Some facts on his life
Thomas Struth was born in 1954 in Gelden, Germany; he lives and works in Dusseldorf. He began studying painting at the Kunstakademie in Düsseldorf and later listed himself in the photography course of Bernd Becher. In 1978 he obtained a scholarship from the Academy to travel to New York, where he did his first black and white photos without any human presence.
He later takes on color and adopts a larger format. Towards the mid-eighties he takes on the relationship between man and environment in a series of portraits that, above all, show families in domestic environments. He later captures crowds and anonymous characters in the interior of museum exhibition rooms, exploring the intense dialogue between the public and the works of art. In recent years, he has extended his idiom to include in his work tropical landscapes.
He has shown work at the Kunsthalle in Bern and the Yamaguchi Museum in 1987, at the Portikus in Fráncfort, at the Renaissance Society in Chicago in 1990, at the Hirschhron Museum in Washington in 1992, at the Kunsthalle in Hamburg in 1993, at the ICA in Boston and at the ICA in London in 1994, at the Art Gallery of Ontario in Toronto and at the Kunstmuseum in Bonn in 1995, at the International Art Palace in Pekín in 1997, at the Carré d’Art in Nîmes and at the Stedelijk Museum in Ámsterdam in 1988, at the Museum of Modern Art in Tokyo in 2000, at the Museum of Dallas and the MOCA in Los Angeles in 2002, at the Metropolitan Museum of Art in New York in 2000, at the Prado in Madrid in 2007 and at the Museo Madre in Naples in 2008.
Ludovico Pratesi returns to Proa with two guided visits on Saturday the 22nd at 16:00 hs. and on Sunday the 23rd at 17:30 hs.
Ludovico Pratesi was born in Rome, city which he lives in, on April 15th 1961. He graduated in Law and Modern Art History at the University of Rome.

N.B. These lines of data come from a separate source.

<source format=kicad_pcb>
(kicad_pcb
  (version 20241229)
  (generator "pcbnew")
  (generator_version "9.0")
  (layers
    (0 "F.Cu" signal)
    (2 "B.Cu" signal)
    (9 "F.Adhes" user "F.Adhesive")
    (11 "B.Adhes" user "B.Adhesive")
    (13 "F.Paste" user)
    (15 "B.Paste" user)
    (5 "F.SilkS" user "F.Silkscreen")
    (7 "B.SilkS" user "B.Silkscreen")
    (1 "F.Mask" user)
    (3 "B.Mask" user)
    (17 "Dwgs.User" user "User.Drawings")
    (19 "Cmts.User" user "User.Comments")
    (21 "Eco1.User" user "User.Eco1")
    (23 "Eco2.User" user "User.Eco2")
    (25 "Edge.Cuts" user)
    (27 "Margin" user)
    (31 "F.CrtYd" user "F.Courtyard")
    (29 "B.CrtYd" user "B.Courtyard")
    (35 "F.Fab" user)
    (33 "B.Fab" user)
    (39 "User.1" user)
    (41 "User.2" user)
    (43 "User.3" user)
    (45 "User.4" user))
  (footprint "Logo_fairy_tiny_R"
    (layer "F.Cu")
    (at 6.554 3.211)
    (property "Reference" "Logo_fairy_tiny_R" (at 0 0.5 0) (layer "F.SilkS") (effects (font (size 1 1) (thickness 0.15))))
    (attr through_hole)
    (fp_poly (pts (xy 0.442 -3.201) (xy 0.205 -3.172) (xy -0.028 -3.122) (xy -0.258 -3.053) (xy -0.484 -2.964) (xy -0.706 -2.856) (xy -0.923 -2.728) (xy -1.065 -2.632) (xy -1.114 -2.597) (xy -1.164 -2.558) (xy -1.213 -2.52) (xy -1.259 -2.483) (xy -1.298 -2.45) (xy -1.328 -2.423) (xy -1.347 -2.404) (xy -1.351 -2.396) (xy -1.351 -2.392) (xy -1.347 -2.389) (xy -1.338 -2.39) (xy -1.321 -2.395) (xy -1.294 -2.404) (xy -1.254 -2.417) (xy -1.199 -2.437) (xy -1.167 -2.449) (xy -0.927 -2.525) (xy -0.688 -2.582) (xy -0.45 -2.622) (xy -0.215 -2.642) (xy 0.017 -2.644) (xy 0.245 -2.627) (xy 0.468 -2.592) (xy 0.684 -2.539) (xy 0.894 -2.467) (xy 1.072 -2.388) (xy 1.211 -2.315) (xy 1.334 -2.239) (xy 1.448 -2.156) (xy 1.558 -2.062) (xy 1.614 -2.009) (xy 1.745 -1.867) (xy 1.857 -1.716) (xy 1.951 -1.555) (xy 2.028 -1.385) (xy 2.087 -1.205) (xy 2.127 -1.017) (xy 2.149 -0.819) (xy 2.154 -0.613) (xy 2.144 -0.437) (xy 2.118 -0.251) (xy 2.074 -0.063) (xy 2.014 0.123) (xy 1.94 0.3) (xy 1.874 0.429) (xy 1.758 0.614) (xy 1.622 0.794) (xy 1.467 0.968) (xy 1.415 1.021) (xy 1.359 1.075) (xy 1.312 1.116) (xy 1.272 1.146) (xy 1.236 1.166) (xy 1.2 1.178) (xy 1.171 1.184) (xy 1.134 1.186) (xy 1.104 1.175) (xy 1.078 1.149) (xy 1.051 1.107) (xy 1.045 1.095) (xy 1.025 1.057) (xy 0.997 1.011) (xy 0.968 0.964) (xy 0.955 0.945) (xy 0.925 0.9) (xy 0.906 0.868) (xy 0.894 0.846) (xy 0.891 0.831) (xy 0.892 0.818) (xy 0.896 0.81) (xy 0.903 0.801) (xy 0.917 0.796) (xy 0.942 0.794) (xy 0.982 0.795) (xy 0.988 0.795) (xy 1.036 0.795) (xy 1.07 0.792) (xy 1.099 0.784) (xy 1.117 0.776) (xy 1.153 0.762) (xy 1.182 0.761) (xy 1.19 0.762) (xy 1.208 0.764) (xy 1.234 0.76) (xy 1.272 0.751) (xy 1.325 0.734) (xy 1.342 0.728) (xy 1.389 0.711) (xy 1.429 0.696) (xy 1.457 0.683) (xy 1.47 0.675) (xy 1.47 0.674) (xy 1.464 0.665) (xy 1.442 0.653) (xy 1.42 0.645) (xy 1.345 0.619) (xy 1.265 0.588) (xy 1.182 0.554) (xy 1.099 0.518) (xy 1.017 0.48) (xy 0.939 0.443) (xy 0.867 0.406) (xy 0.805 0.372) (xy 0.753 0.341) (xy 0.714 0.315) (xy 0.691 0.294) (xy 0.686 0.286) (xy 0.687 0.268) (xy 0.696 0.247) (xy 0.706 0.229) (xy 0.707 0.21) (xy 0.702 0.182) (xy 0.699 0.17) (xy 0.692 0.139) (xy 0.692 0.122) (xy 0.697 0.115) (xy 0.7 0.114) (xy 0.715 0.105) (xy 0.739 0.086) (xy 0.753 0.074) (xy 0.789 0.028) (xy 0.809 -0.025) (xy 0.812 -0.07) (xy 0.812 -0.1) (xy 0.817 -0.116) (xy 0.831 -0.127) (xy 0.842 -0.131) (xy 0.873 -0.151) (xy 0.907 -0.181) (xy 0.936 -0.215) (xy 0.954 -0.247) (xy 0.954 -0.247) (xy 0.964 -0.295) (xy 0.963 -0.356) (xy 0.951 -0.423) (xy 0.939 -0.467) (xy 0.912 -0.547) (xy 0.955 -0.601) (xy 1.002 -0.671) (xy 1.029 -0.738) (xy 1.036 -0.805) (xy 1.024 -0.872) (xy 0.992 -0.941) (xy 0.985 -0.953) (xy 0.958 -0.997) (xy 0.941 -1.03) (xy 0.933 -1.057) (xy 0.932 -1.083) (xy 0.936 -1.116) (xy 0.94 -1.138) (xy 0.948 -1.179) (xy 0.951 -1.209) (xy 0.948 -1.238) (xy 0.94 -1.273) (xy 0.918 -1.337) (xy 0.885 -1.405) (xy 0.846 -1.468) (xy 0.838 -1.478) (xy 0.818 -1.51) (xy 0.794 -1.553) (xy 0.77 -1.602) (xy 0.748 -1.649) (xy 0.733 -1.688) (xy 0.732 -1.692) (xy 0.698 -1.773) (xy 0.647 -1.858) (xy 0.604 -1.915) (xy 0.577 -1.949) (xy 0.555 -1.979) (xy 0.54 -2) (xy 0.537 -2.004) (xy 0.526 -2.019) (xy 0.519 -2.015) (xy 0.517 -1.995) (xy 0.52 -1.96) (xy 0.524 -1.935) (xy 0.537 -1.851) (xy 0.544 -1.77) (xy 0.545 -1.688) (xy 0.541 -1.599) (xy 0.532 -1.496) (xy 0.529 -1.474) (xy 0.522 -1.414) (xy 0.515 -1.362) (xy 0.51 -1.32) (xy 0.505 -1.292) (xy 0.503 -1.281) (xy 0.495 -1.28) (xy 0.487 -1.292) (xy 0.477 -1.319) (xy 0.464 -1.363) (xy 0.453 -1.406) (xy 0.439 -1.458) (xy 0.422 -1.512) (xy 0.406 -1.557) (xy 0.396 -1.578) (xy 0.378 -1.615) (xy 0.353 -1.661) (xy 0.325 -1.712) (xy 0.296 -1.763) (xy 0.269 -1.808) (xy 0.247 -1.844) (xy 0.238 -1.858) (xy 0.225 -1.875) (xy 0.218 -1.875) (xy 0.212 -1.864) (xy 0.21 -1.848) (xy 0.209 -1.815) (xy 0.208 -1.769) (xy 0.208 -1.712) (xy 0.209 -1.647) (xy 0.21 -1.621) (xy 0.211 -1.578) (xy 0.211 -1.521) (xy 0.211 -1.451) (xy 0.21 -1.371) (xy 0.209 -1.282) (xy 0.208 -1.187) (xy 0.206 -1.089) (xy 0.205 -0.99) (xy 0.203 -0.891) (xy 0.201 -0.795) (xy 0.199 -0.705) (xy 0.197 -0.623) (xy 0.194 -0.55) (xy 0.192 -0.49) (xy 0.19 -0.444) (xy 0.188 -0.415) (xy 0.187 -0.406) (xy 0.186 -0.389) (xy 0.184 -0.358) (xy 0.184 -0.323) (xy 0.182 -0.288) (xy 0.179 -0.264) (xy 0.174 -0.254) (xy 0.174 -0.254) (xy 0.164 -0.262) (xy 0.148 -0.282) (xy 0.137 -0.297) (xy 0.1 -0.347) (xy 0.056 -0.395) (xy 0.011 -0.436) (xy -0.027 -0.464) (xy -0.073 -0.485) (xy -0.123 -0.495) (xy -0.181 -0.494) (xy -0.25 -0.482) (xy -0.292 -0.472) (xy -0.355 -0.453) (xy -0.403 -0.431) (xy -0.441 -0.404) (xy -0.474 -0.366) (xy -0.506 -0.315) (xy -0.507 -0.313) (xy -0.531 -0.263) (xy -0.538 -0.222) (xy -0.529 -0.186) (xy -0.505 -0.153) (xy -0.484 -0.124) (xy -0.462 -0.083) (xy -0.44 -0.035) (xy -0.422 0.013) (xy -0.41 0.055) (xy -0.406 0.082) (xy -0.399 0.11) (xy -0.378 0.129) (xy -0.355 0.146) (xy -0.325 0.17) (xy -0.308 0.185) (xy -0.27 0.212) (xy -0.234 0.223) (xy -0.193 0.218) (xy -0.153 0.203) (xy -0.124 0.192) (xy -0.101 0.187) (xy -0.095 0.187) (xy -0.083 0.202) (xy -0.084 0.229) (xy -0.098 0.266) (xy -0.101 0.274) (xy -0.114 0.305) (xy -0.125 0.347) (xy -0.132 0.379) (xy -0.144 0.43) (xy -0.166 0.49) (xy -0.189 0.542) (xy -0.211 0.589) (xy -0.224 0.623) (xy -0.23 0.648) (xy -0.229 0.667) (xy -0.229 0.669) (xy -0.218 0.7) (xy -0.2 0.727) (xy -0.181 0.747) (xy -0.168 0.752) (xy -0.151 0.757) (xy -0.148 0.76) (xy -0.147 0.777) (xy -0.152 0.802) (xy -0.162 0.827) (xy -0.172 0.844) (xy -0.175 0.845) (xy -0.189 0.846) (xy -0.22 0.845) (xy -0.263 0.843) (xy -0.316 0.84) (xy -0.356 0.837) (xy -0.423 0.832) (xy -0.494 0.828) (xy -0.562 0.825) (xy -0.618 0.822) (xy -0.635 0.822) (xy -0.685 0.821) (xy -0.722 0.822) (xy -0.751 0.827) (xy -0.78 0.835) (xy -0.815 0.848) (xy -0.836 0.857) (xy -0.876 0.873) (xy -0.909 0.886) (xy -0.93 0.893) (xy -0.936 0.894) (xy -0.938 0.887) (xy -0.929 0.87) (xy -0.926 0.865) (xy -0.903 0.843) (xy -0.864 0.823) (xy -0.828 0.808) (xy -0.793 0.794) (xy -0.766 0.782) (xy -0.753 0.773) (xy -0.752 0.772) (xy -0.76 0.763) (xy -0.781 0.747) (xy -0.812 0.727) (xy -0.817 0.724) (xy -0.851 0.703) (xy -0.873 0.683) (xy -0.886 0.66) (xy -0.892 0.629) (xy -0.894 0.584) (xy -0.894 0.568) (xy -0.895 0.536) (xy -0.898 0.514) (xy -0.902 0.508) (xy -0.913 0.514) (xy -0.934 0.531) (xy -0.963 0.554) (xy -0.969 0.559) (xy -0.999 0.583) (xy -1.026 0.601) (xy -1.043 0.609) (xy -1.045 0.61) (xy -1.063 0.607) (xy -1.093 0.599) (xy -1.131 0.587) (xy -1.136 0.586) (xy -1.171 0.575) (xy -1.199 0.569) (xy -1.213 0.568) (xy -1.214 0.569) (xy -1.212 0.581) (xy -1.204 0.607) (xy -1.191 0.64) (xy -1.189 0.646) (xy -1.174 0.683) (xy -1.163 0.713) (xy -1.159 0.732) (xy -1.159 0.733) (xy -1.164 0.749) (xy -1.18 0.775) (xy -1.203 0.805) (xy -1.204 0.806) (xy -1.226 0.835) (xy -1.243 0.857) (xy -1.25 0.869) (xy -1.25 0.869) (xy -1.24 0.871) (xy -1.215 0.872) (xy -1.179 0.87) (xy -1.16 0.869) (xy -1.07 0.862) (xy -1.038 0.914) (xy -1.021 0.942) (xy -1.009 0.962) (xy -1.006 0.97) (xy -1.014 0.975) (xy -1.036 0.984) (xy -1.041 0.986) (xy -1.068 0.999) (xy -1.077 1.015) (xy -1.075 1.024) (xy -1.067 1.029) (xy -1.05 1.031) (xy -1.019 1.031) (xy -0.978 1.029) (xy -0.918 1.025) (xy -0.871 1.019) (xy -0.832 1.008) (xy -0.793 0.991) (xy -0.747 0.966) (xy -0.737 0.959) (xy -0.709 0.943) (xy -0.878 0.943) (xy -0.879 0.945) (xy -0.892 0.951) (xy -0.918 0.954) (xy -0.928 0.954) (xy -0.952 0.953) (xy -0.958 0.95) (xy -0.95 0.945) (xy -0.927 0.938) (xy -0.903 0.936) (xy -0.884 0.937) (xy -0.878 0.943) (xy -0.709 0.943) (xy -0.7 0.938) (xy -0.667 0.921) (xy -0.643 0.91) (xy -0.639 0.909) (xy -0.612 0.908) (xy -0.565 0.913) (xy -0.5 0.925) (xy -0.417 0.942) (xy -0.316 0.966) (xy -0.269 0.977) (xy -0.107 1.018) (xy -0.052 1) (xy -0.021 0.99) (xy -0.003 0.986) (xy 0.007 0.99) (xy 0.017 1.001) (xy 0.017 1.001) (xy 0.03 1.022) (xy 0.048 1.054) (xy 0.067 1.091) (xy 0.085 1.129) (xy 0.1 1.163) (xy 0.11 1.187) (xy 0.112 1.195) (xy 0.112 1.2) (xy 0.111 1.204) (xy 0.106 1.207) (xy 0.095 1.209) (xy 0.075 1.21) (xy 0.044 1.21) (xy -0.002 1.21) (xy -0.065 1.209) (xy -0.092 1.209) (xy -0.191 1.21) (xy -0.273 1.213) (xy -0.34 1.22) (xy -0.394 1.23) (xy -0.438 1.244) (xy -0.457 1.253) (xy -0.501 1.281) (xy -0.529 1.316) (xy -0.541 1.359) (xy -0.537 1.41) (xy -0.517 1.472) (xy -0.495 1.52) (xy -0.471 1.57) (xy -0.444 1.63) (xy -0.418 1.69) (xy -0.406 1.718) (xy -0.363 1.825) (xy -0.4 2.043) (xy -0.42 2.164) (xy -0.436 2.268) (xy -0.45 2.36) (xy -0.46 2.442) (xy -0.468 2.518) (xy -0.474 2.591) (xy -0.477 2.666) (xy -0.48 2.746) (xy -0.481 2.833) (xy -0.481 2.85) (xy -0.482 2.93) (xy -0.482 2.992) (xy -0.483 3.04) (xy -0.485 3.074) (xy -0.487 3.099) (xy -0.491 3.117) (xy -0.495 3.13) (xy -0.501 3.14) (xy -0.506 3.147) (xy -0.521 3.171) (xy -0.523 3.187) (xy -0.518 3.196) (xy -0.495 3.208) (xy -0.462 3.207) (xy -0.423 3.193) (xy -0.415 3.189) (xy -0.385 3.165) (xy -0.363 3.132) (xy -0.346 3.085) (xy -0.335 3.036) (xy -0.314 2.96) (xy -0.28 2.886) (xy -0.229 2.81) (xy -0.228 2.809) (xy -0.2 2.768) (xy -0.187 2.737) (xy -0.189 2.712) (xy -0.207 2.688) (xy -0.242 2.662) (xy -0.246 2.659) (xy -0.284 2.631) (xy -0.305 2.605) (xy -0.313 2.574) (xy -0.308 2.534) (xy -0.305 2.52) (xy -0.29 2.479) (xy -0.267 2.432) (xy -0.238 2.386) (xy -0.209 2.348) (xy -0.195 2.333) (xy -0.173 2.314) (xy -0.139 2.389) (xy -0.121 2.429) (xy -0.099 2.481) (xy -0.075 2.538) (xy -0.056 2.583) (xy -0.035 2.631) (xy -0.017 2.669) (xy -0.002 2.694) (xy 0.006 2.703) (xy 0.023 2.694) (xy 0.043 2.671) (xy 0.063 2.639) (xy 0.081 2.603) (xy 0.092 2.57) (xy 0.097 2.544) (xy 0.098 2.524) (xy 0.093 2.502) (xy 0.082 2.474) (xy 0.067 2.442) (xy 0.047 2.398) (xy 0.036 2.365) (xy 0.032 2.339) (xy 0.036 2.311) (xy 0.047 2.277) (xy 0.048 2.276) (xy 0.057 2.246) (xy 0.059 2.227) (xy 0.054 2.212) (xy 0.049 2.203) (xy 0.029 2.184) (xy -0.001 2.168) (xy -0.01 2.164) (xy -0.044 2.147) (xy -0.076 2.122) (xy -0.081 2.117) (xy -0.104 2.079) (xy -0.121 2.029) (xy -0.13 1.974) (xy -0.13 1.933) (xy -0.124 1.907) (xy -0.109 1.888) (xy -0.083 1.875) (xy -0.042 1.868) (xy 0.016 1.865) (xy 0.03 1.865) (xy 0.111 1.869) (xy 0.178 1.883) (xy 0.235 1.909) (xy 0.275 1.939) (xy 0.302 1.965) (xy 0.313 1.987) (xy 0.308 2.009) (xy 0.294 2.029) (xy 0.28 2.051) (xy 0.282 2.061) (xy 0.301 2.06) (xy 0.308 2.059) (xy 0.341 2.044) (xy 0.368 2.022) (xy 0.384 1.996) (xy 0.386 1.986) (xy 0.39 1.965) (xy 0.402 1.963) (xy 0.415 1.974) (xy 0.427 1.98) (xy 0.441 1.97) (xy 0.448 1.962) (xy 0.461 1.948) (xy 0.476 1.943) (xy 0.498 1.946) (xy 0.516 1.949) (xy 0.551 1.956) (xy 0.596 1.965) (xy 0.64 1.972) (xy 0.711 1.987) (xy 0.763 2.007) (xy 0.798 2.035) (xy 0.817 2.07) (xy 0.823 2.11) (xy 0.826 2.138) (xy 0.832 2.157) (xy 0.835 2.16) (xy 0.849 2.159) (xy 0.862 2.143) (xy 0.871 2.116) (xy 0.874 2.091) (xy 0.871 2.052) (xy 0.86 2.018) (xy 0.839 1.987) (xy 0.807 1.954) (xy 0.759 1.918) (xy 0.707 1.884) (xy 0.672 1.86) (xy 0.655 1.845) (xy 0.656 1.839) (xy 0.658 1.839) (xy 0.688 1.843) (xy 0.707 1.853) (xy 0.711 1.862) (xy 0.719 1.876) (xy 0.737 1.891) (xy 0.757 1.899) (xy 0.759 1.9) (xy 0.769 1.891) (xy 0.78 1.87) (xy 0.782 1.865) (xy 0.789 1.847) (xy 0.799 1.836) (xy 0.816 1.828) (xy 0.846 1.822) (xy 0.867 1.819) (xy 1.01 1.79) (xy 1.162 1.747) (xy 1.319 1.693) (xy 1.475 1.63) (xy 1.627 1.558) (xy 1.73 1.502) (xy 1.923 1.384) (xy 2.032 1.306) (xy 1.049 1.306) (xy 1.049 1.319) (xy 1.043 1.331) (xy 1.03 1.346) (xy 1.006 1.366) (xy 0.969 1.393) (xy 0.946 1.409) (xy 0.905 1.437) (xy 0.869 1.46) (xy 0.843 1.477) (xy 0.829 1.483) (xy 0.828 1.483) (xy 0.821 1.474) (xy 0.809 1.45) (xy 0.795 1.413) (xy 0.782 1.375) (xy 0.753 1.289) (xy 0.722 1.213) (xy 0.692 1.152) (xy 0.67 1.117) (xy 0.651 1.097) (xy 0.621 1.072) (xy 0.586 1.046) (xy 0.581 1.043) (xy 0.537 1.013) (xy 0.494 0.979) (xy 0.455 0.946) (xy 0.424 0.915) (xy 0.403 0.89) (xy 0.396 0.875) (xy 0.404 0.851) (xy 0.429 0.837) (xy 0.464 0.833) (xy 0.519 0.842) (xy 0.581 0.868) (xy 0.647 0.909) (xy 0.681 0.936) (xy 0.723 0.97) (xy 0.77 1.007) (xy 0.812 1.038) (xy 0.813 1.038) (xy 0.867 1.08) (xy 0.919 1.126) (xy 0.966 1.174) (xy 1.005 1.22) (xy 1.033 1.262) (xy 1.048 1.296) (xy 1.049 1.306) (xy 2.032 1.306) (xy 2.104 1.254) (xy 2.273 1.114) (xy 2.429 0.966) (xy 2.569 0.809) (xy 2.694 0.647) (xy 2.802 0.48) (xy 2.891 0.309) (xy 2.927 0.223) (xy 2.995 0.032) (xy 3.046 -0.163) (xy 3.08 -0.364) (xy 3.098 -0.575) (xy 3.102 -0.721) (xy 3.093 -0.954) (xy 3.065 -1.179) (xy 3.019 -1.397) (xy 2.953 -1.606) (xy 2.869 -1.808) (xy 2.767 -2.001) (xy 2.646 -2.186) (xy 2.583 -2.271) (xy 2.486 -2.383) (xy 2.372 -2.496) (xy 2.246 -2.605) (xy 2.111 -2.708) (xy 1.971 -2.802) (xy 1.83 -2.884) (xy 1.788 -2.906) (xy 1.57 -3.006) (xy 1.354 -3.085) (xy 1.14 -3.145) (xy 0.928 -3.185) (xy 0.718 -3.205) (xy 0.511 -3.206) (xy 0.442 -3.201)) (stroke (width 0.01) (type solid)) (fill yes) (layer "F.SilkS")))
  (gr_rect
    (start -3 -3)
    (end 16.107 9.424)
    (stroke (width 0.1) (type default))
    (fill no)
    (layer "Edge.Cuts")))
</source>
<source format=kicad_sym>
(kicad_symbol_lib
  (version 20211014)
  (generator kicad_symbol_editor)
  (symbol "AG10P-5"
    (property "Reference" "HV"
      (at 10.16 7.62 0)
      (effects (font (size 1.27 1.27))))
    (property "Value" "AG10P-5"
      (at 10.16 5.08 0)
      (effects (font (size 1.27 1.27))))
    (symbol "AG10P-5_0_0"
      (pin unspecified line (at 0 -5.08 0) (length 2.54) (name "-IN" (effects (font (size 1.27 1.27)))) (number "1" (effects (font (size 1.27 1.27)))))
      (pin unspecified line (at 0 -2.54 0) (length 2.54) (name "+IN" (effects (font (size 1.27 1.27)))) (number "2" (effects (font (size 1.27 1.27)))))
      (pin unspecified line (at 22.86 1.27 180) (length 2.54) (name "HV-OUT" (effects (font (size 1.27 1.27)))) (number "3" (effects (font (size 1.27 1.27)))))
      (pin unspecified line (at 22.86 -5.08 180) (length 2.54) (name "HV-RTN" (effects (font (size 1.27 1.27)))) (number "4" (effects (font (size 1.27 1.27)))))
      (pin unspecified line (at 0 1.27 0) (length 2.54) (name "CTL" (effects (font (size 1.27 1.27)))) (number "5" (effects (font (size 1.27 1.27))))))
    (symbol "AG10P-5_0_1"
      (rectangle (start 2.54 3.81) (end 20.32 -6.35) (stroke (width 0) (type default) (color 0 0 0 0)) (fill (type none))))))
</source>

He is an art critic for the newspaper La Repubblica. Between 1994 and 2000 he wrote for the French newspaper Le Monde. He was the Artistic Advisor for the city of Bari from 2002 to 2005. Since December of the year 2000 he has been the Artistic Director of the Museum of Contemporary Art in Pesaro. In 2009 he was named curator of the Palazzo Fabroni, a contemporary museum situated in Pistoia, Toscana. Since 2004 he has been the Artistic Director of the Fondazione Guastalla, whose headquarters are in Rome.
Between 1998 and 2008 he was taught Contemporary Art History at the University of Reggio Calabria. He has curated numerous exhibitions of international and Italian artists, among them: Candida Höfer, Giuseppe Penone, Enzo Cucchi, Tony Cragg, Marina Abramovic, Joseph Kosuth, John Cage, Domenico Bianchi, Mimmo Paladino, Cristiano Pintaldi, Francesco Gennari, Stefano Arienti y Vedovamazzei. He is president of the Italian branch of the IAAC (International Asociation of Art Critics).